Quiet. The Power of Introverts in a World That Can't Stop Talking - Susan  Cain The abridged version of this review was originally published at StoryCircleBookReviews:

Although it’s a non-fiction, not the genre I usually prefer, I think everyone should read this book. It’s a portrait of introverts and their struggles for a niche in our extrovert-oriented society. I enjoyed this book immensely, maybe because I’m an introvert too and I recognized myself in many of the personality sketches of the book.
It starts with the definitions of extrovert and introvert. Then the book segues into the uneven positions both temperaments inhabit in our Western culture, with its Extrovert Ideal. The author’s fascinating historical overview specifies how and when the extrovert supplanted the introvert in our combined minds as the superior personality type. She also examines what is happening now at schools and workplaces.
According to the book, Dale Carnegie was one of those who brought the culture of gregariousness to the front of American consciousness. His publications read like manuals for salesmen. Or conversely, some may consider them textbooks for conmen. The titles of some chapters of his bestseller How to Win Friends and Influence People are self-explanatory: Making People Glad to Do What You Want or How to Make People Like You Instantly.
The tremendously popular Tony Robbins’s seminars also promote extroversion. Cain attended one for research purposes, and in my opinion, her description closely resembles a con operation (although Cain was careful not to use such negative words in her book). When she recited her experiences during the seminar, I remembered my favorite author Jennifer Crusie, humorously outlining the 5 steps of con in her novel Welcome to Temptation:
1)Make him smile 2)Make him say ‘yes’ 3)Make him feel superior 4)Give him something, even a snack bar works 5)Ask what you want, as if doing him a favor.
The similarities are uncanny. Are there any differences between a successful salesman and a successful conman? Cain’s book doesn’t show them: both are extroverts and sell primarily themselves.
Many psychological researches the author mentions were conducted on group activities, as our businesses and schools are geared towards team work and participation. But introverts don’t perform best in groups. They listen more than talk, prefer solitude to parties and dislike conflict, so they are often considered the weakest in any group. The result: in most group discussions, the ones who win are usually the extroverts: the loudest, not the smartest.
Another research on groups indicated that peer pressure and fear of judgment frequently silence dissenting voices. In many test groups, as in real life, original introvert thinkers are pushed into mute corners, while assertive leaders (even expressing stupid or wrong ideas) end up victorious. And more often than not, frighteningly often, masses follow the volume, not the quiet expertise.

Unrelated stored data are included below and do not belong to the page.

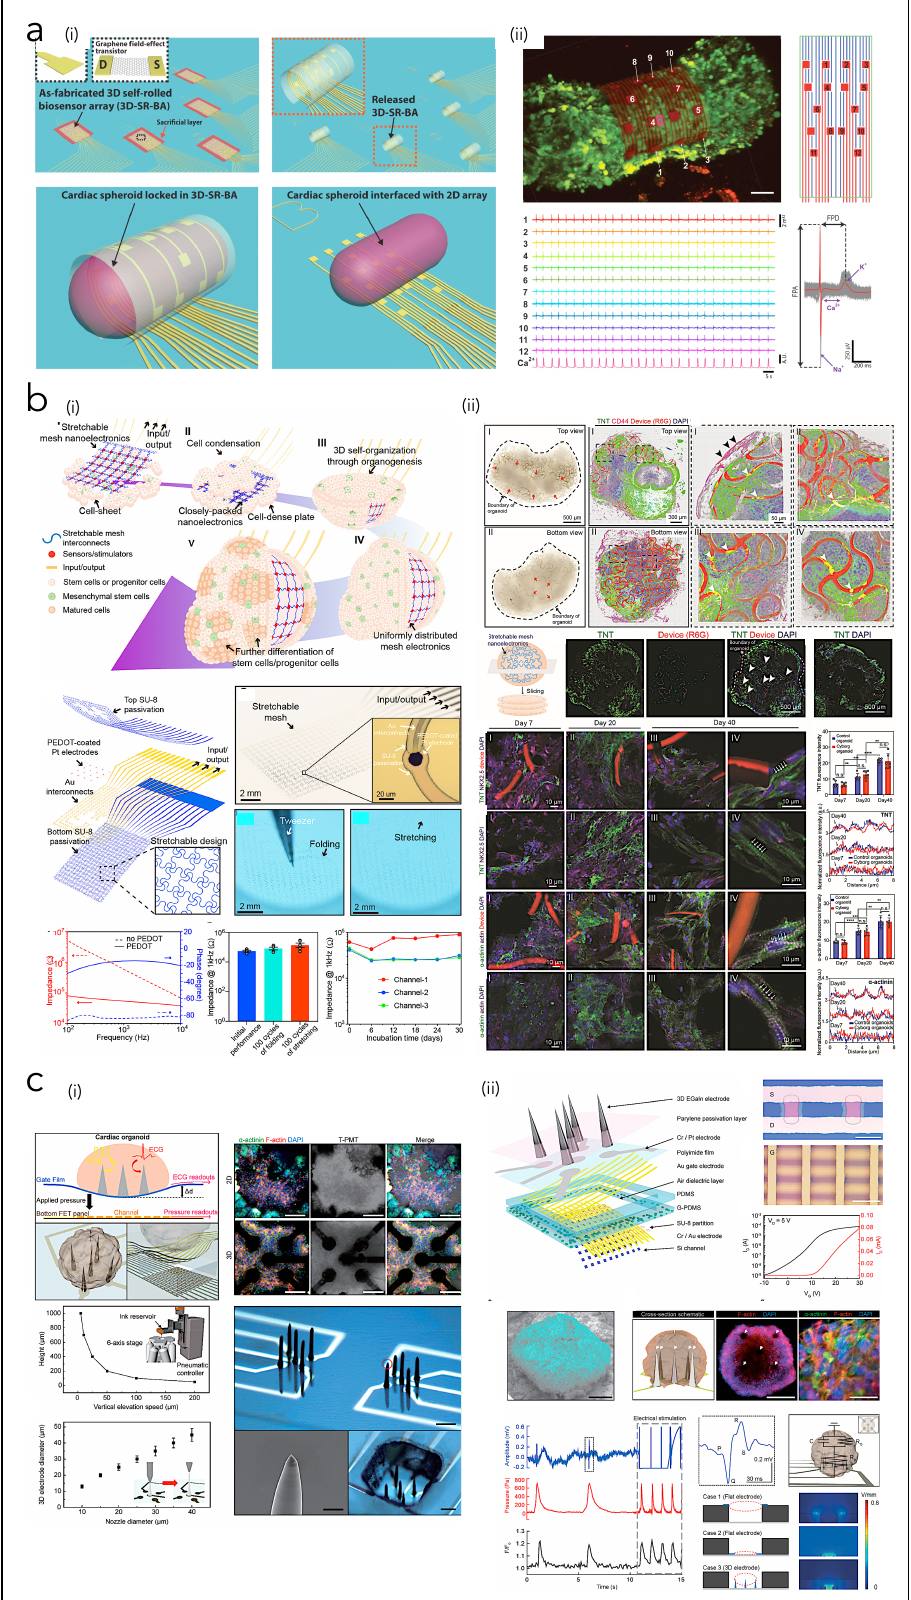
Figure 10. Bioelectronics integrated with cardiac organoids as in vitro cardiac models. ( a ) 3D self-rolled biosensor array (organ-on-e-chip) (i) for electrical interrogation of human embryonic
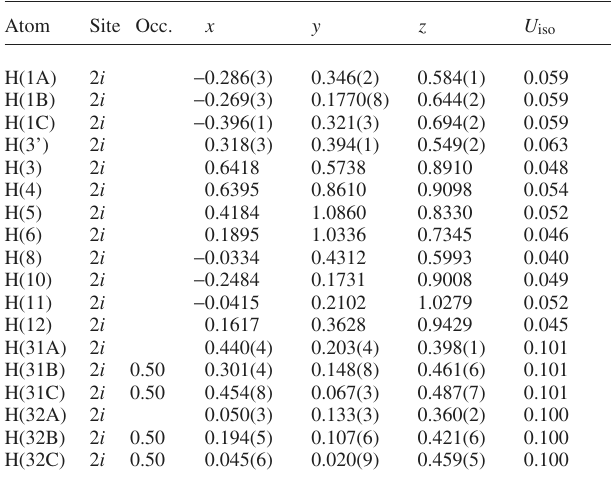
Table 2. Atomic coordinates and displacement parameters (in Å 2 ) .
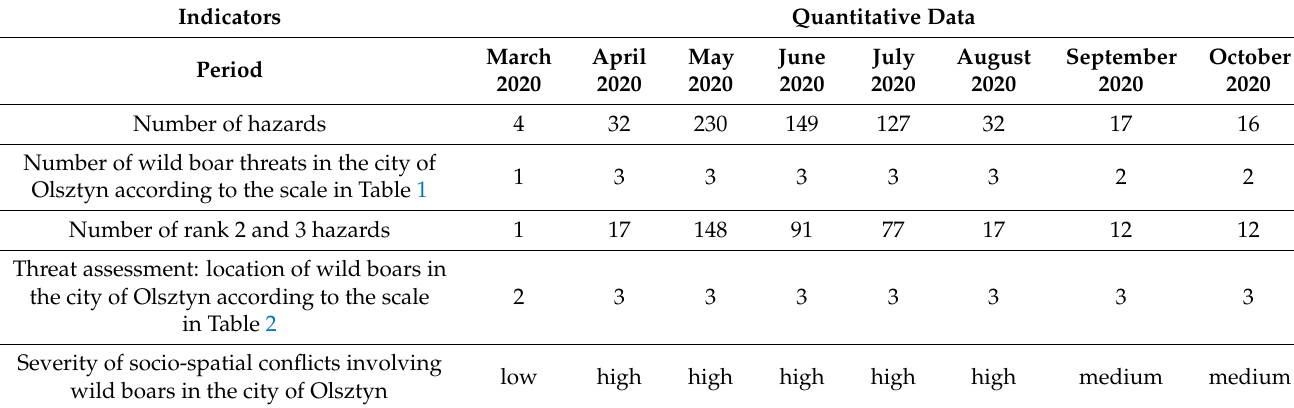
Table 4. Results of the photointerpretation-based analysis of crowdsourced multimedia files.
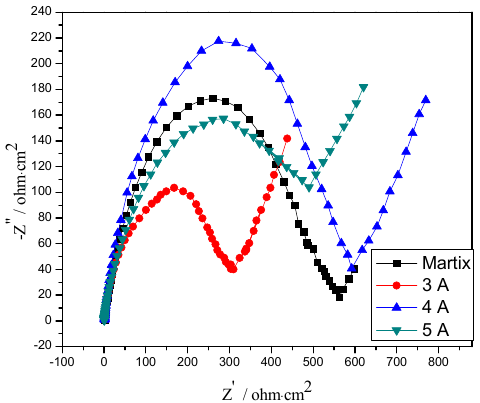
Figure 9. EIS analysis of CrN x coating under different filament currents.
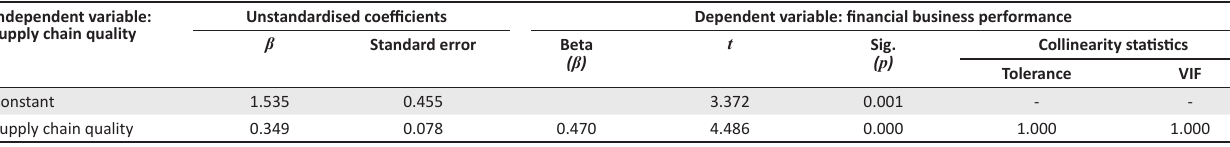
TABLE 9: Regression model 3: Supply chain quality and financial business performance. Independent variable: supply chain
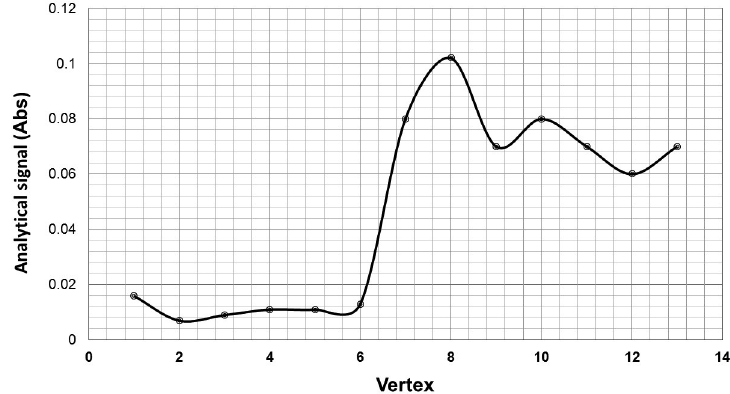
Figure 4 - Evolution of the analytical signal in diverse conditions for each vertex of the triangle de fi ned by the simplex method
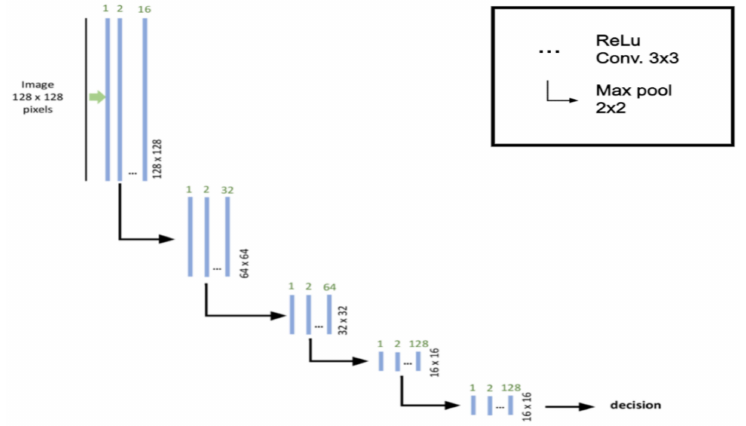
Figure 2. Analysis of the CNN U-Net used. Each blue box corresponds to a multi-channel feature map. The number of channels is denoted on top of the box. The x-y-size is provided at the lower left edge of the box [22].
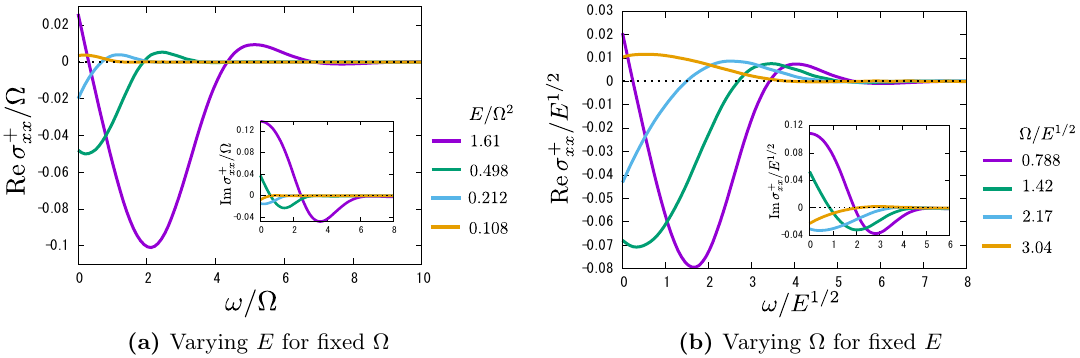
Figure 12. Conductivity (cid:27) +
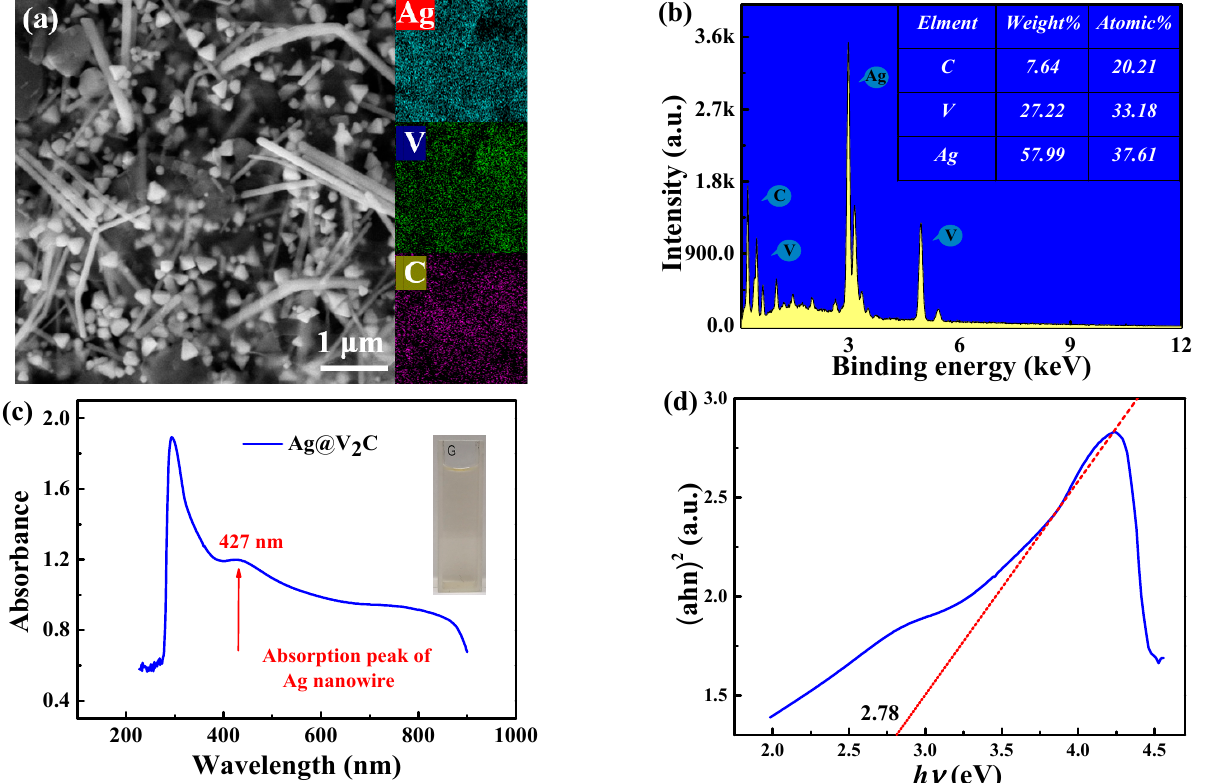
Figure 1. ( a ) SEM and EDS mappings of Ag V C elements. ( b ) EDS of Ag@V2C. The inset is atomic ratios for diverse elements. ( c ) Optical absorption spectra of Ag@V 2 C. ( d ) Estimation of the band gap of Ag@V 2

Hans Christian Andersen was aware of this disturbing phenomenon when he wrote his tale The Emperor's New Clothes.
Statistics utilized in Cain’s book demonstrate that introverts outperform extroverts in academic studies all through high school and university, but then extroverts rapidly gain power in the workplace, as our society favors aggressiveness and risk taking, both extroverts’ traits, for management slots. Knowing who are in command in most companies, the financial crash of 2008 shouldn’t have been so much of a surprise. Shouldn’t we learn from our mistakes, the author asks? Shouldn’t we strive for balance, where both personalities have their places?
Cain’s book also reveals that group pursuits were not always dominant. Before the 20th century, introverts were very much respected, and their traits—thoughtfulness, quietness, sensitivity—revered. Only when the 20th century arrived, a forceful, energetic persona surged to the fore.
It didn’t make our lives better. Cain argues that the mild disdain our society displays towards introverts might be destructive in the long run. Teamwork damages creativity, she states. Brainstorming in groups doesn’t work as an idea-generating method; this has been proven by multiple studies.
Her book, based on overwhelming research, stipulates that the majority of the greatest achievements of the 20th century in all areas of human affairs—arts, literature, science, technology, even politics—were produced by introverts. The examples include Bill Gates (Microsoft) and Dale Carnegie (yes, him), Steve Wozniak (Apple) and Al Gore, Craig Newmark (Craigslist) and Albert Einstein, Mahatma Gandhi and Eleanor Roosevelt, and many, many others. Cain not only tells their stories but explains why it was inevitable.
Her presentation proves that genius always works alone, be it music, science, or painting. And she quotes many geniuses to get her point across.
“I know that in order to attain any definite goal, it is imperative that one person do the thinking and the commanding.” –Albert Einstein

“Work alone. You’re going to be best able to design revolutionary products and features if you’re working on your own. Not on a committee. Not on a team.” –Steve Wozniak

The book is not only chock-full of citations and examples. It explores different aspects of introversion and its influence on the modern world. Written in a very clear, very persuasive voice, with multiple anecdotes that engage the readers, it also boasts just enough of science talk to make it authentic.
Extremely interesting and highly recommended.